ActionExecutor Plugin Mechanism

As mentioned above, pipeline supports flexible and powerful orchestration with the premise that the execution of a single task is well abstracted.

In pipeline, the abstraction for a task execution is ActionExecutor:

type ActionExecutor interface {
    Kind() Kind
    Name() Name

    Create(ctx context.Context, action *spec.PipelineTask) (interface{}, error)
    Start(ctx context.Context, action *spec.PipelineTask) (interface{}, error)
    Update(ctx context.Context, action *spec.PipelineTask) (interface{}, error)

    Exist(ctx context.Context, action *spec.PipelineTask) (created bool, started bool, err error)
    Status(ctx context.Context, action *spec.PipelineTask) (apistructs.PipelineStatusDesc, error)
    // Optional
    Inspect(ctx context.Context, action *spec.PipelineTask) (apistructs.TaskInspect, error)
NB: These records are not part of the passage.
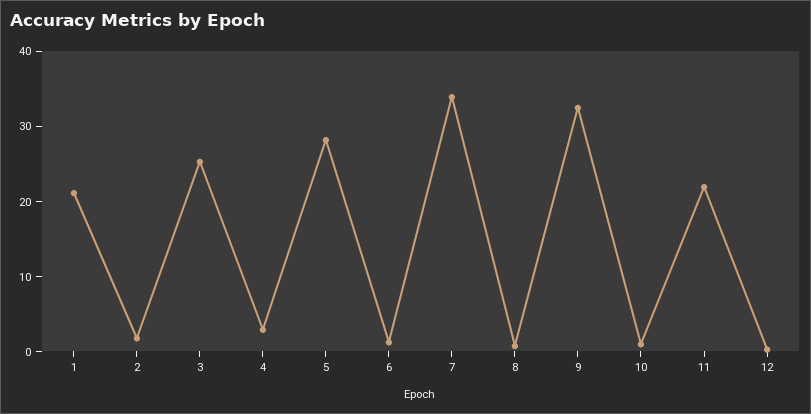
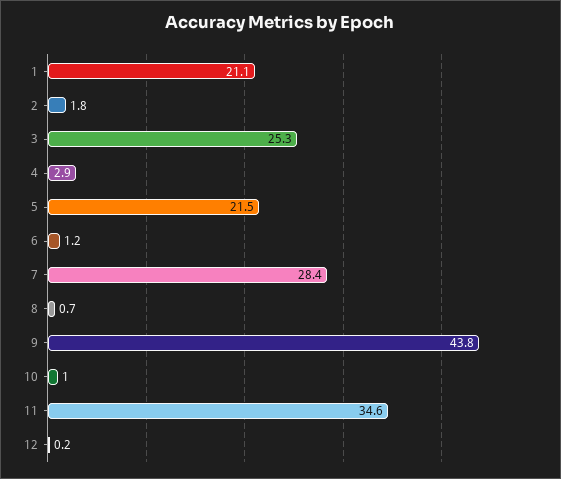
  {
    "1": 21.1,
    "2": 1.8,
    "3": 25.3,
    "4": 2.9,
-   "5": 28,
+   "5": 21.5,
    "6": 1.2,
-   "7": 34,
+   "7": 28.4,
    "8": 0.7,
-   "9": 32,
+   "9": 43.8,
    "10": 1,
-   "11": 22,
+   "11": 34.6,
    "12": 0.2
  }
    Cancel(ctx context.Context, action *spec.PipelineTask) (interface{}, error)
    Remove(ctx context.Context, action *spec.PipelineTask) (interface{}, error)
}

Thus an executor can register as ActionExecutor by carrying out basic operations such as creation, start, update, status query and deletion of a single task.

Appropriate abstraction of task executor makes the configuration and usage of batch/streaming/InMemory job completely consistent and shields the underlying details from users to achieve non-perceptual switching. Various ActionExecutors can be applied in the same pipeline.
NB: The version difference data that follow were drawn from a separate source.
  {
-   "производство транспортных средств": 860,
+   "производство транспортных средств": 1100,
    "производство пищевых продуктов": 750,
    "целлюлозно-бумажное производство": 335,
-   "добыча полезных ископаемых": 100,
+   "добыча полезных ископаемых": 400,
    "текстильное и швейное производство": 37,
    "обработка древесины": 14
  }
Pipeline runs scheduling of tasks to the corresponding task executors according to the task type and cluster information.
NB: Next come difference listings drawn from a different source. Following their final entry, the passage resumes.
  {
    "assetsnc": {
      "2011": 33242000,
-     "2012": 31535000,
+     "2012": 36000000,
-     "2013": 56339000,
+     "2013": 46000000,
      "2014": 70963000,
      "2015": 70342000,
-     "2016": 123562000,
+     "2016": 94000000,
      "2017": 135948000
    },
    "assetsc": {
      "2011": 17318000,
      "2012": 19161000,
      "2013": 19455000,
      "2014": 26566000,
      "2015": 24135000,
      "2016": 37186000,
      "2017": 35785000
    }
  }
The platform supports multiple ActionExecutors:

pipeline.yaml in User Access Layer

pipeline.yaml is the practice of IaC. The platform describes the pipeline definition in YAML format, and simplifies orchestration based on the stage grammar.

An example is as follows:

version: "1.1"

cron: 0 */10 * * * ?

# stage means a stage, and multiple stages in serial are stages
stages:

# A stage contains multiple parallel actions
- stage:
  - git-checkout: # Action type
      params:
        depth: 1
- stage:
  - buildpack:
      alias: backend
      params:
        context: ${{ dirs.git-checkout }}
      resources:
        cpu: 0.5
        mem: 2048
  - custom-script:
      image: centos:7
      commands: # Support executing commands directly
      - sleep 5
      - echo hello world
      - cat ${{ dirs.git-checkout }}/dice.yml # Here the file is referenced by the ${{ dirs.git-checkout }} syntax

Pipeline as Technical Base

As the technical base, pipeline supports the following:

• DevOps: CI/CD, including continuous integration and release of Erda.
• Fast data: Workflow orchestration and workflow queue supported to ensure the execution of pipelines with high priority.
• Automated testing: Testing process orchestration, and task orchestration of different types such as API (output parameter, assertion), data bank, etc.
• Operation and maintenance by SRE.
• Unlimited expansion: Expansion mechanism and addon market based on ActionExecutor.

Architecture Upgrade

All codes are open source and refactoring tasks in process includes:

• Reorganizes function modules with Erda-Infra microservice architecture.
• Supports independent deployment of the platform and auto adaptation of UI.
• Supports local agent with ActionExecutor plugin mechanism to make full use of local resources.
• Releases an app of Erda Cloud pipeline on GitHub to provide free CI.